Task set:
**a)** In the sports gambling column, translate this sentence into Spanish: "And yet, I still can't help wondering how we got from there to here."
**b)** Carry on writing the sports gambling column, picking up after its final sentence.

Given text:

For some reason, when Jamie crowed about all us winners out there hittin' the overs, and hittin' the unders, and coverin' those spreads, I thought, "But what if you don't?"
No one ever talks about that part of it. And it never popped up in my head before, either, mainly because of that whole landscape thing.
Sportsbook ads continually airing during sporting events; leagues -- (cough) NFL, MLB (cough) -- that used to flee from any mention of gambling now embracing it wholeheartedly; major sports media entities devoting entire blocks of programming to Vegas touts. It's all just become kind of, well, normal.
I know, I know. I'm old, I'm cranky, I'm shaking my bony fist and shouting why can't it be 1965 again, dadburn it. Meanwhile, America is telling me gambling and sports have a cozy synergy now, gramps. Get used to it.
And yet ...
And yet, I still can't help wondering how we got from there to here.
From the Black Sox and Pete Rose being cast into outer darkness for consorting with gamblers, to a proposed two-story sportsbook right outside Wrigley Field. From Pete Rozelle suspending Paul Hornung and Alex Karras for gambling, to the NFL having a franchise in Vegas and gambling lines (and sportsbook ads) becoming a key component in driving the product.

[Text descriptions of keypoints]
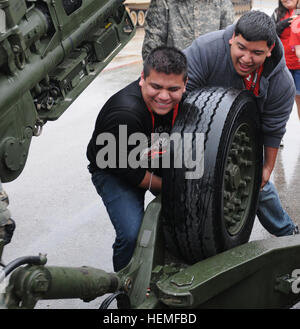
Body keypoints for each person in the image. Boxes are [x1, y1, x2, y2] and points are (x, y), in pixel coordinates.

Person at [184, 10, 299, 236]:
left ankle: (289, 236)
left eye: (257, 52)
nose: (247, 59)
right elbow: (176, 95)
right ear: (232, 38)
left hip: (242, 140)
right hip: (196, 132)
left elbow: (273, 128)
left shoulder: (282, 84)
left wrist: (266, 168)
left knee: (260, 189)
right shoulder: (205, 51)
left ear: (269, 51)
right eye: (241, 48)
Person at [87, 46, 188, 272]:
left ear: (184, 85)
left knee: (188, 210)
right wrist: (170, 187)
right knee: (132, 233)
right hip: (114, 169)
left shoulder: (187, 104)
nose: (164, 96)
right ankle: (125, 285)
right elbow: (129, 171)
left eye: (173, 89)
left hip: (151, 153)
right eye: (156, 86)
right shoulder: (124, 113)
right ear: (142, 78)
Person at [142, 0, 235, 61]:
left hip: (211, 79)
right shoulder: (164, 2)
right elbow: (152, 48)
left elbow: (228, 44)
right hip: (173, 77)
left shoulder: (222, 2)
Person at [271, 0, 300, 120]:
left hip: (299, 67)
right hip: (283, 67)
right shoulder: (277, 13)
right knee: (279, 102)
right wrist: (280, 26)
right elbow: (268, 34)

Answers given:
**a)** Y, sin embargo, todavía no puedo evitar preguntarme cómo llegamos de allí hasta aquí.

**b)**
Now, let me stop right here and say this is not some gambling Carrie Nation talking, wielding an ax at the first sniff of an over-under. Betting's never been my thing, but I've never been against it, either. You want to plunk your folding green down on an animal with a brain the size of a walnut, or on goofy pro athletes and even goofier college kids, have at it. To each his own.
But when I hear nothing but excitement and winning pumped on these sportsbook ads, I always think of the alternative, being a natural pessimist. I always think of the losers, because the losers are the forgotten element in all of this. And there are probably way more of them than Jamie's winners.
Sports leagues used to recognize that, at least implicitly. Now, because there's so much skin in the gambling game for them, they don't.
I find that sad. And I wonder how it happened.
Shaking my bony fist all the while, I suppose.